Bu düşüncelerin etkisiyle tabakadan tabakaya geçişin manevi yükselişi ifade ettiği, Dünya’dan ahirete geçişi anlattığı, insanın spermden gençliğe, gençlikten yaşlılığa kadar geçirdiği halleri mecazi bir ifadeyle dile getirdiği düşünüldü. Oysa ayette insanların gelecekte tabakadan tabakaya geçeceği söylenmektedir. Manevi yükseliş veya çocukluktan yaşlılığa geçiş gibi süreçler Kuran’ın inişinden önce de vardı, indiği zaman da vardı, indikten sonra da var olmuştur. Bu yüzden ayet hakkında geçmişte yapılan bu yorumların gerçeği yansıtmadığını düşünüyoruz. Ayetin ifadesinde gelecekte gerçekleşecek bir olaydan bahsedilmektedir ve bu olayın olduğu zamanda insanların neden iman etmediği sorgulanmaktadır. Yani gelecekte bu olay olduğu zaman da iman etmeyen insanlar olacaktır. Ayrıca ayette geçen “tabaka” kelimesi Kuran’ın diğer yerlerinde, örneğin 67-Mülk suresi 3. ayette ve 71-Nuh suresi 15. ayette maddi tabakaları ifade etmekte; fakat manevi bir tabakayı veya halleri ifade etmemektedir. Ayette “binip geçilmesinden” de bahsedilmesi ayetin Ay’a gidilmesine işaret ettiğini desteklemektedir. Ayette “binme” anlamında çevrilen “terkebunne” ifadesi, Kuran’ın başka yerlerinde de hayvanlara binmeyi olduğu gibi gemi gibi araçlara binmeyi de ifade etmek için kullanılmıştır. (Örneğin bakınız: 43- Zuhruf Suresi 12. ayet.)

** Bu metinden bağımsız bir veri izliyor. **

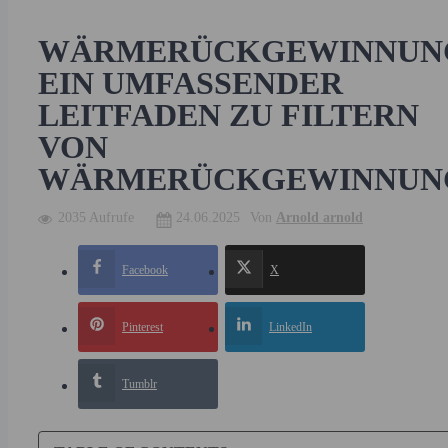
WÄRMERÜCKGEWINNUNG
EIN UMFASSENDER
LEITFADEN ZU FILTERN
VON
WÄRMERÜCKGEWINNUN
2035 Aufrufe
24.06.2025
Von
Arnold arnold
Facebook
X
Pinterest
LinkedIn
Tumblr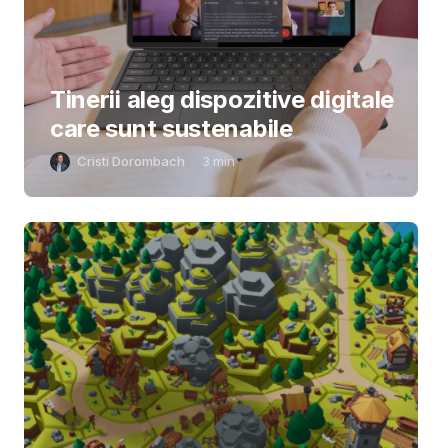
Tinerii aleg dispozitive digitale
care sunt sustenabile
Cristi Dorombach
3
min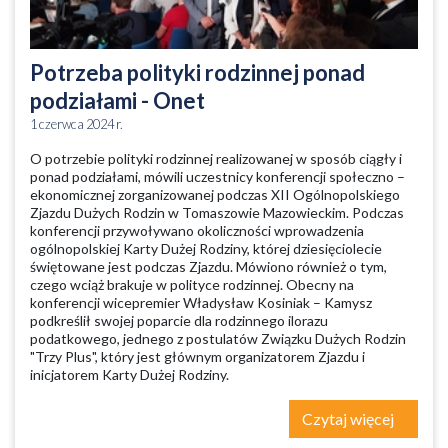
Potrzeba polityki rodzinnej ponad
podziałami - Onet
1 czerwca 2024 r.
O potrzebie polityki rodzinnej realizowanej w sposób ciągły i
ponad podziałami, mówili uczestnicy konferencji społeczno –
ekonomicznej zorganizowanej podczas XII Ogólnopolskiego
Zjazdu Dużych Rodzin w Tomaszowie Mazowieckim. Podczas
konferencji przywoływano okoliczności wprowadzenia
ogólnopolskiej Karty Dużej Rodziny, której dziesięciolecie
świętowane jest podczas Zjazdu. Mówiono również o tym,
czego wciąż brakuje w polityce rodzinnej. Obecny na
konferencji wicepremier Władysław Kosiniak – Kamysz
podkreślił swojej poparcie dla rodzinnego ilorazu
podatkowego, jednego z postulatów Związku Dużych Rodzin
"Trzy Plus", który jest głównym organizatorem Zjazdu i
inicjatorem Karty Dużej Rodziny.
Czytaj więcej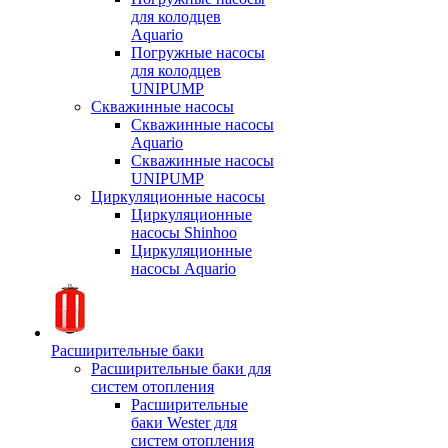
для колодцев
Aquario
Погружные насосы
для колодцев
UNIPUMP
Скважинные насосы
Скважинные насосы
Aquario
Скважинные насосы
UNIPUMP
Циркуляционные насосы
Циркуляционные
насосы Shinhoo
Циркуляционные
насосы Aquario
Расширительные баки
Расширительные баки для
систем отопления
Расширительные
баки Wester для
систем отопления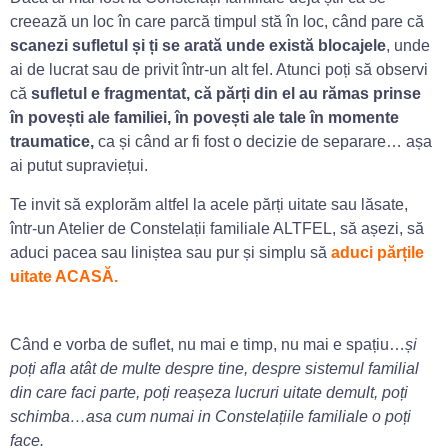
creează un loc în care parcă timpul stă în loc, când pare că
scanezi sufletul și ți se arată unde există blocajele
, unde
ai de lucrat sau de privit într-un alt fel. Atunci poți să observi
că
sufletul e fragmentat, că părți din el au rămas prinse
în povești ale familiei, în povești ale tale în momente
traumatice,
ca și când ar fi fost o decizie de separare… așa
ai putut supraviețui.
Te invit să explorăm altfel la acele părți uitate sau lăsate,
într-un Atelier de Constelații familiale ALTFEL, să așezi, să
aduci pacea sau liniștea sau pur și simplu să
a
duci părțile
uitate ACASĂ.
Când e vorba de suflet, nu mai e timp, nu mai e spațiu…
și
poți afla atât de multe despre tine, despre sistemul familial
din care faci parte, poți reașeza lucruri uitate demult, poți
schimba…asa cum numai in Constelațiile familiale o poți
face.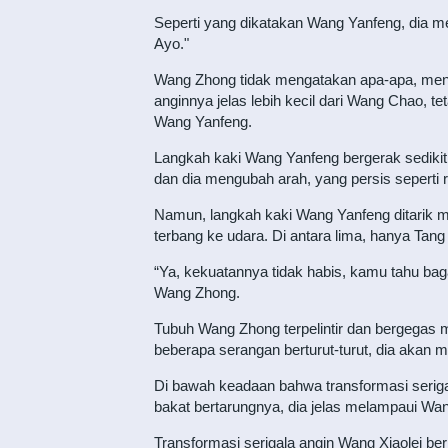
Seperti yang dikatakan Wang Yanfeng, dia m
Ayo."
Wang Zhong tidak mengatakan apa-apa, meng
anginnya jelas lebih kecil dari Wang Chao, t
Wang Yanfeng.
Langkah kaki Wang Yanfeng bergerak sedikit, 
dan dia mengubah arah, yang persis seperti 
Namun, langkah kaki Wang Yanfeng ditarik mu
terbang ke udara. Di antara lima, hanya Ta
“Ya, kekuatannya tidak habis, kamu tahu b
Wang Zhong.
Tubuh Wang Zhong terpelintir dan bergegas me
beberapa serangan berturut-turut, dia akan m
Di bawah keadaan bahwa transformasi serigal
bakat bertarungnya, dia jelas melampaui Wa
Transformasi serigala angin Wang Xiaolei be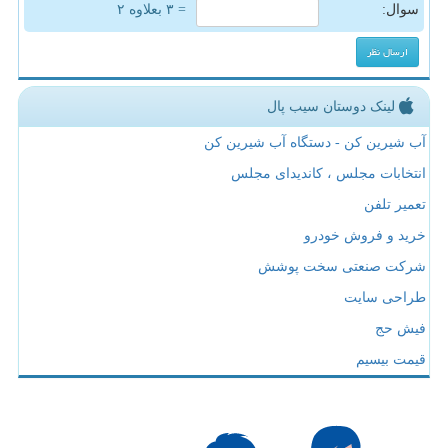
سوال:
= ۳ بعلاوه ۲
لینک دوستان سیب پال
آب شیرین کن - دستگاه آب شیرین کن
انتخابات مجلس ، کاندیدای مجلس
تعمیر تلفن
خرید و فروش خودرو
شرکت صنعتی سخت پوشش
طراحی سایت
فیش حج
قیمت بیسیم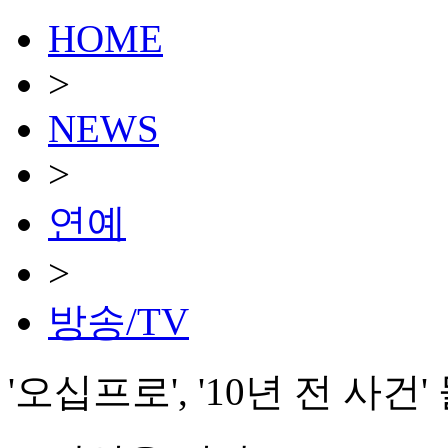
HOME
>
NEWS
>
연예
>
방송/TV
'오십프로', '10년 전 사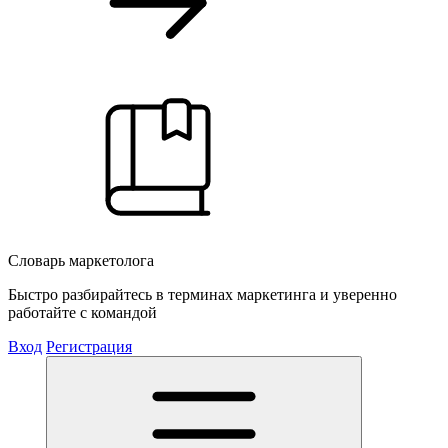
Словарь маркетолога
Быстро разбирайтесь в терминах маркетинга и уверенно
работайте с командой
Вход
Регистрация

19. ayeti bu şekilde değerlendirdikten sonra 18. ayete baktığımızda Ay’a dikkat çekilmesi, 19. ayette bahsedilen “binerek tabakadan tabakaya geçişin” Dünya’dan Ay’a bir araçla geçiş olduğu fikrini doğrulamaktadır.(18. ayette Ay’ın dolunay şekline dikkat çekilir. Ay’ın gerçek şekli dolunaydaki halidir. Ay’ın dolunay hali Ay’ın bütününü, Ay’ın diğer halleri ise kendisini değil ancak bir bölümünü ifade eder. Ay’ın özellikle Dolunay haline dikkat çekilmesi bu yüzden olabilir. En doğrusunu Allah bilir.)
NEDEN İMAN ETMEZLER
Ay’a gidişte açılışı 12 Eylül 1959’da Rusların yaptığı Luna 2 Uzay aracı gerçekleştirdi. Aynı yıl Luna 3 uzay aracı Ay’ın gizli yüzünün fotoğrafını çekti. Fakat insanlık açısından asıl önemli an 21 Temmuz 1969’da Neil Armstrong ve arkadaşlarının Apollo 11 ile Ay’a (Dünya dışındaki bir yere ilk kez) ayak basmalarıdır. Cızırtılı televizyon görüntülerinden izlenen bu olayın sahneleri insanlık tarihinin en önemli olaylarından biri olarak kabul edilir. İnsanlık tarihinde imkansız olarak kabul edilen bir olay böylelikle gerçekleşti. Bilimi dinin yerine geçirmeye kalkan bazı pozitivistler bu olayı dine karşı kullanmaya kalktılar. İslam alemindeki bazı cahil din adamları Ay’a gidildiğini söyleyenin kafir olacağını, bu olayın hiç gerçekleşmediğini ileri sürdüler. Oysa görüldüğü gibi bu, Kuran’ın bir işaretidir ve bu olay dinle çatışmak bir yana, Kuran’ın Allah’ın kitabı olduğunu doğrulayan binlerce delilden birisidir.
Ay’a gidilmesi Kuran’ın mucizesini gösterdiği gibi, Ay’a gidilince görülenler de Allah’ın sanatını, gücünü, kudretini göstermektedir. Dünya’nın Ay’dan çekilen fotoğrafları Allah’ın sanatının muhteşemliğini bir kez daha ortaya koymaktadır. Ay’ın Dünya ile açısından, Ay’ın kütle miktarından, Ay’ın Dünya’ya uzaklığına kadar her şey, Allah’ın sanatını göstermektedir. Örneğin Ay’ın kütlesi daha fazla olsaydı veya Ay, Dünya’ya daha yakın olsaydı, gel-git olaylarında tüm karaları sular basardı ve Dünya’da yaşamamız mümkün olmazdı.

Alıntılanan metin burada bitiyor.